Anche Angelo Testa, presidente nazionale del sindacato autonomo Snami, esprime più di una perplessità nell’effettuazione dei tamponi negli studi per l’alto rischio di contagio e critica duramente l’imposizione: «Le regioni alzano di più la posta parlando di precettazione perché non hanno avuto una grande risposta dal mondo medico – specifica a Sanità Informazione -. Stiamo parlando di 5 milioni di test rapidi da fare in due mesi: secondo i calcoli, il risultato è circa un tampone al giorno per ogni medico che non sposta nulla dal punto di vista diagnostico. Stanno obbligando i medici a fare un’attività quasi tutto sommato irrilevante. Se avessero richiesto un supporto su base volontaria alle Asl avrebbero trovato grande disponibilità».
Secondo Testa è una questione di sicurezza, organizzazione e utilità: «Lo studio del medico di base non ha il doppio ingresso, il percorso sporco/pulito. Come fa un medico a svestirsi e vestirsi per fare il tampone? Chi sanifica dopo lo studio dopo averlo eseguito? E poi il medico di base non può fare tutto: fare i tamponi, fare i vaccini, curare i pazienti cronici, rispondere al telefono per dare informazioni. Non è possibile aggiungere un’attività di questo tipo, dovremmo lavorare 24 ore al giorno».
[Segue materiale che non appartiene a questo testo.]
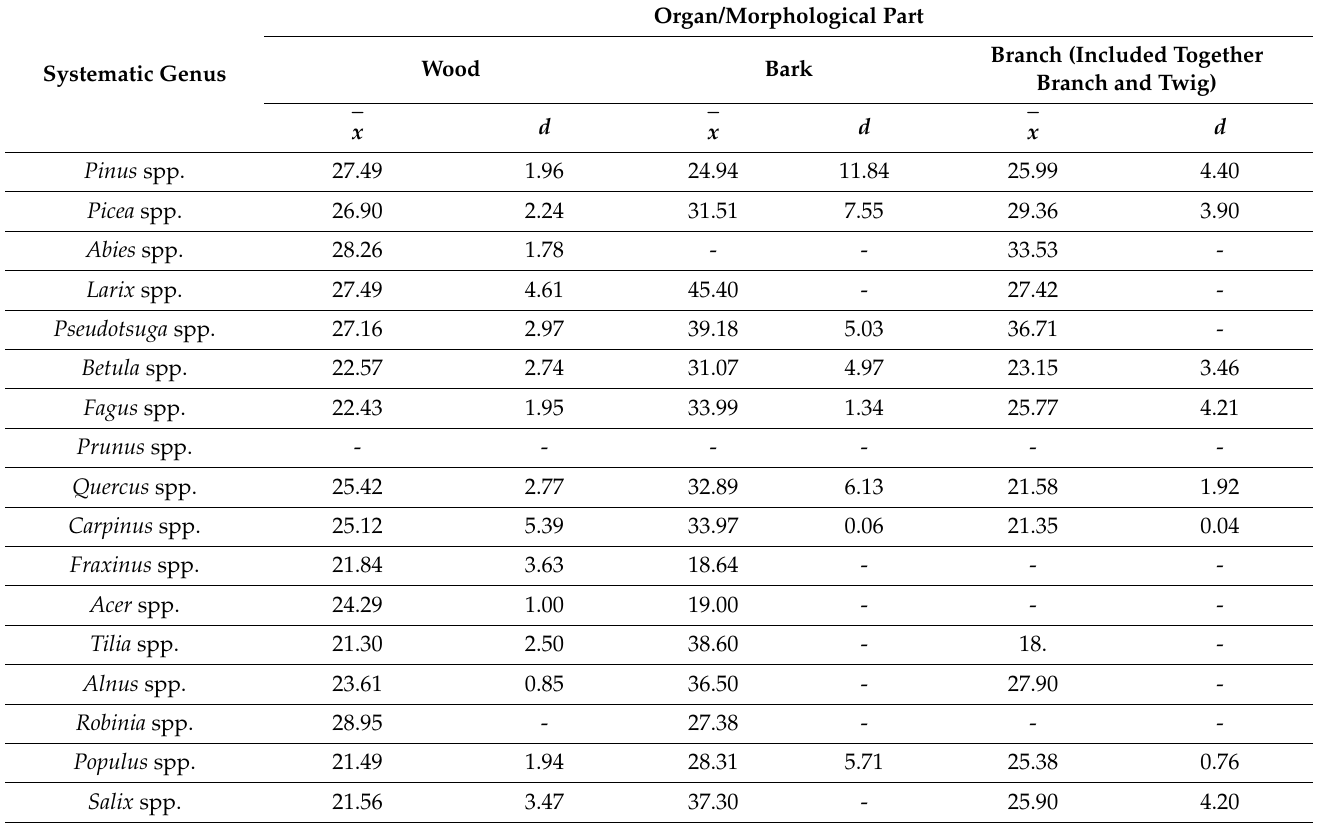
Table A23. Average value and average deviation of the lignin content (% d.m.) in various organs of particular systematic genera trees.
Tutto il sindacato non è d’accordo sull’obbligatorietà del servizio: «Non abbiamo firmato l’accordo perché chiedevamo che l’esecuzione dei tamponi fosse volontaria per tutti, soprattutto per tutelare i medici più anziani e problematici. È un’operazione puramente di facciata della politica – continua Testa – ha trovato il modo di tranquillizzare il cittadino per coprire le proprie inadempienze. Hanno avuto tutta l’estate per risolvere i problemi e ce ne sono più di prima. Non ci si può rifiutare e nessuno lo farà, ma allora non avremo più il tempo di fare il nostro lavoro» conclude il presidente Snami.
La Fimmg, dal canto suo, sostiene di essersi caricata sulle spalle «una scelta difficile, impopolare, di difficile comprensione, faticosa, facile obiettivo dell’attacco di altre organizzazioni – si legge nella mozione finale del Consiglio Nazionale Fimmg riunitosi il 31 ottobre, approvata con il 97% dei voti a favore – pur di mantenere viva la negoziazione la contrattazione sindacale nazionale e rifiutando meccanismi quali l’imposizione per decreto, per ordine di servizio o per precettazione che auspichiamo non verranno adottate anche nei nostri confronti».
La Fimmg smentisce «la strumentalizzazione della firma dell’ACN di chi, approfittando del grave disagio in cui i medici lavorano, getta benzina sul fuoco attraverso messaggi falsi e fuorvianti, finalizzati solo per fare cassetta sindacale sulla pelle dei medici e dei cittadini». Precisa che «i tamponi rapidi previsti dal contratto riguardano i contatti stretti, gli asintomatici, al decimo giorno dal contatto a rischio» e si possono realizzare «modelli organizzativi, anche con il coinvolgimento della Continuità Assistenziale, dell’Emergenza Sanitaria Territoriale e della Medicina dei Servizi, per l’esecuzione dei tamponi in sicurezza, in locali dedicati, da parte di chi possa dedicarvisi senza gravare su una attività assistenziale caratterizzata da un impegno quotidiano senza precedenti».